Sunday 22 January 2023 11:33 GMT
Sharks have not yet evolved the facility to operate unmanned aerial vehicles
Sharks have not yet evolved the facility to operate unmanned aerial vehicles (Getty)

We managed to make a shark scare story even more interesting by putting this headline on it: “British man alerts beachgoers to great white shark with drone.” This conjured up a vision of a shark operating a drone using a remote control, which was not what we intended. A little reordering was needed. Given that it is the Jaws storyline that grabs people’s attention, rather than the nationality of the alerter, we could have recast it thus: “Beachgoers alerted to great white shark by British man with drone.”

House call: The first sentence of a comment article that made the case for the NHS to go vegan read: “The first tenant of a healthcare professional or institution is ‘first, do no harm’.” We changed it to “tenet”, a medium-rare word that comes from the same Latin word, tenent, meaning “he holds”. “Tenant” means someone who holds property, whereas a tenet is a belief that someone holds.

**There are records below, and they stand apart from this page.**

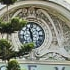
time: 11:28
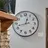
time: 12:42
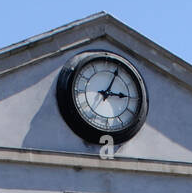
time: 3:04
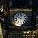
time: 10:02
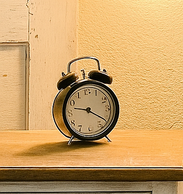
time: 9:20
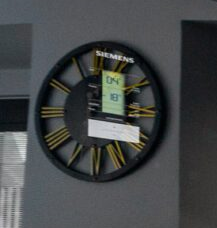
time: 12:16
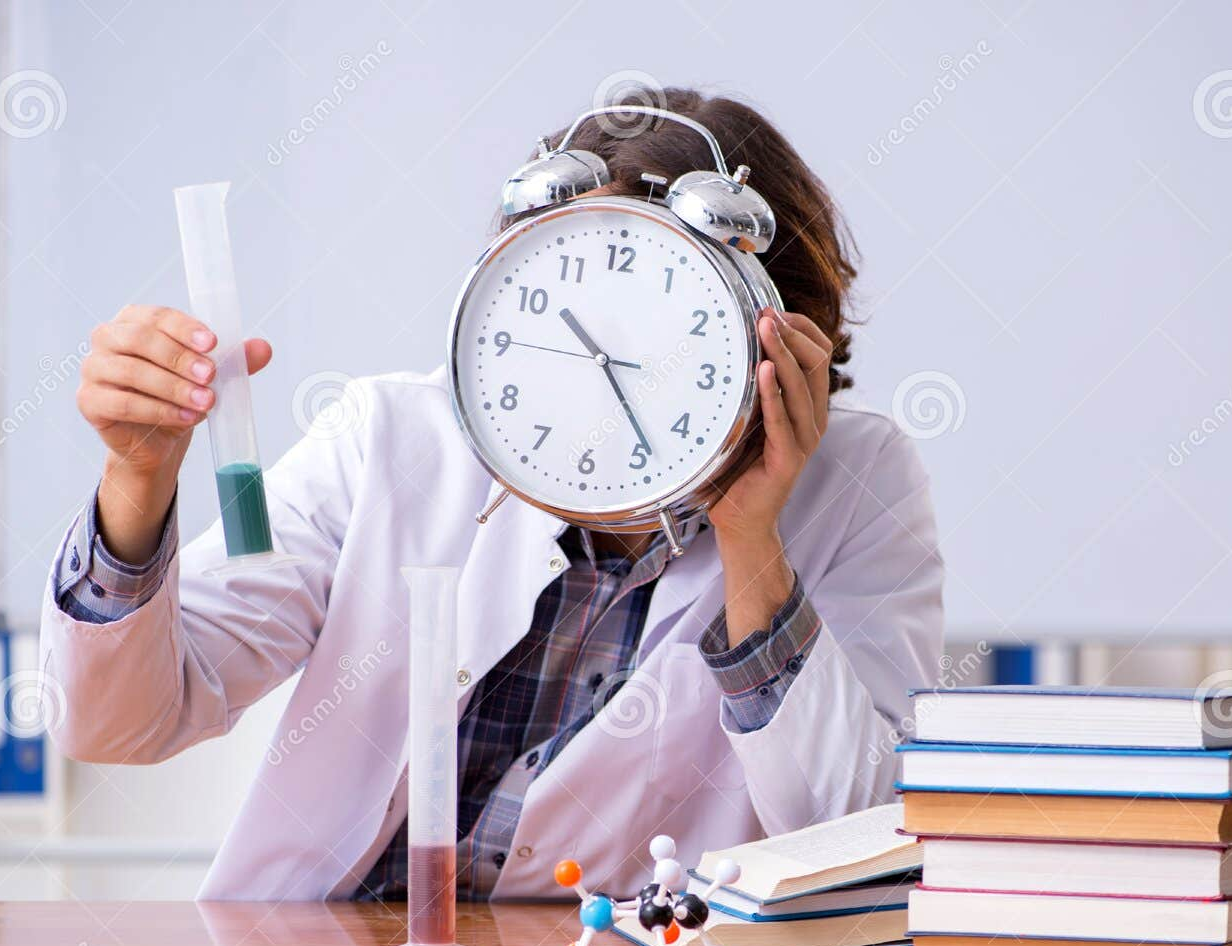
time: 10:23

Incidentally, I would have deleted “or institution”, an example of pointless and deadening elaboration.

Any time later: One of the first five phrases on my Banned List was “any time soon”. It is just a longer and more mannered way of saying “soon”. (The others, since you ask, were “It’s the economy, stupid”; “A week is a long time in politics”; “What part of x don’t you understand?” and “Way beyond”.) What has made “any time soon” worse since then has been the tendency to write “any time” as one word. Which we did in a headline about the former prime minister’s book deal: “Don’t expect to see Boris Johnson’s memoir on the shelves anytime soon.” The next phase is inevitable: the whole thing will be written as one word – “anytimesoon”. But not thistimesoon. The headline was changed to: “... for a while.”

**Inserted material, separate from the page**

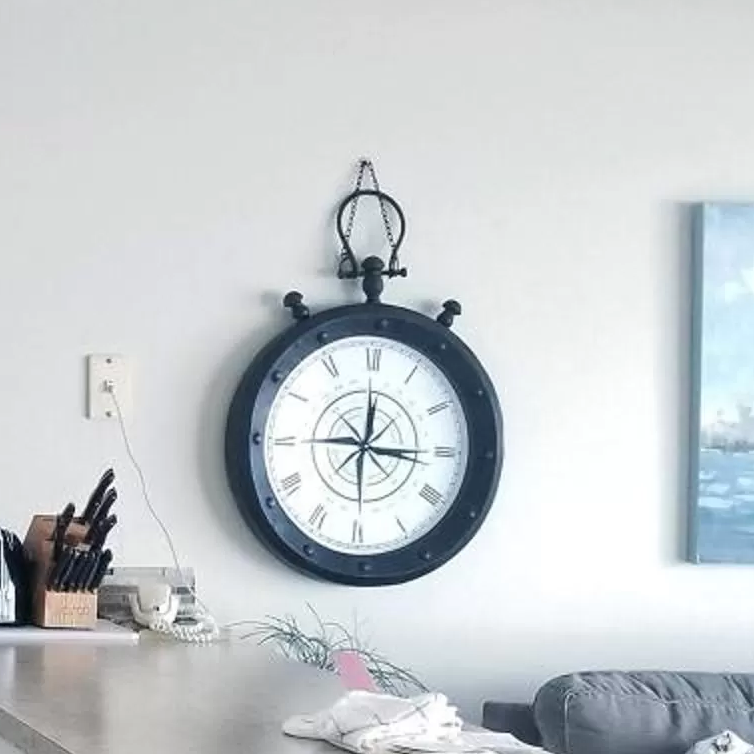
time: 12:15
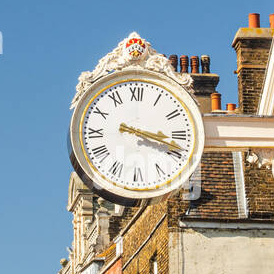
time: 3:18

Hundreds and thousands: One of the items in our international news in brief section was like a mini-novel, a wonderful story from India about a man who had pretended to work for Abu Dhabi’s royal family, who “fled the Leela Palace hotel in the capital Delhi after living there for four months and raking up a bill of Rs 23,00,000 (£23,022)”.

Thanks to Iain Brodie for alerting me to this remarkable double: not only is it a striking example of Spurious Precision, translating a number given to two significant digits to one with five, but we also faithfully reproduced the Indian number format of a comma before the two zeros when writing about hundreds of thousands.

In India, the number would be called 23 lakhs, or 23 hundred thousand. In the British format that would be Rs 2.3m. But our conversion should simply have been £23,000, as the rupee is now worth about one British penny.

Then there is “raking up a bill”, when I think the usual would be “racking”, although “raking” works too. I enjoyed this line from the report, as well: “The hotel management has also accused him of nicking silverware, a mother-of-pearl tray and other items from his room.” I don’t know if this is Indian English from the Indian news agency that supplied the story, but our style would be “stealing”.

Unbelievable: Finally, I must pass on congratulations to our political staff, who reported that the Conservative Democratic Organisation, a pro-Boris pressure group, “wants to take power from Tory MPs, who have ousted three prime ministers in the last five years, and give it to party members, among whom Mr Johnson remains incredibly popular”.

Sue Alexander wrote to praise our correct use of “incredibly”. This is a word that is often used, she said, “to describe things that are hardly surprising”. But not, she thinks, in this case.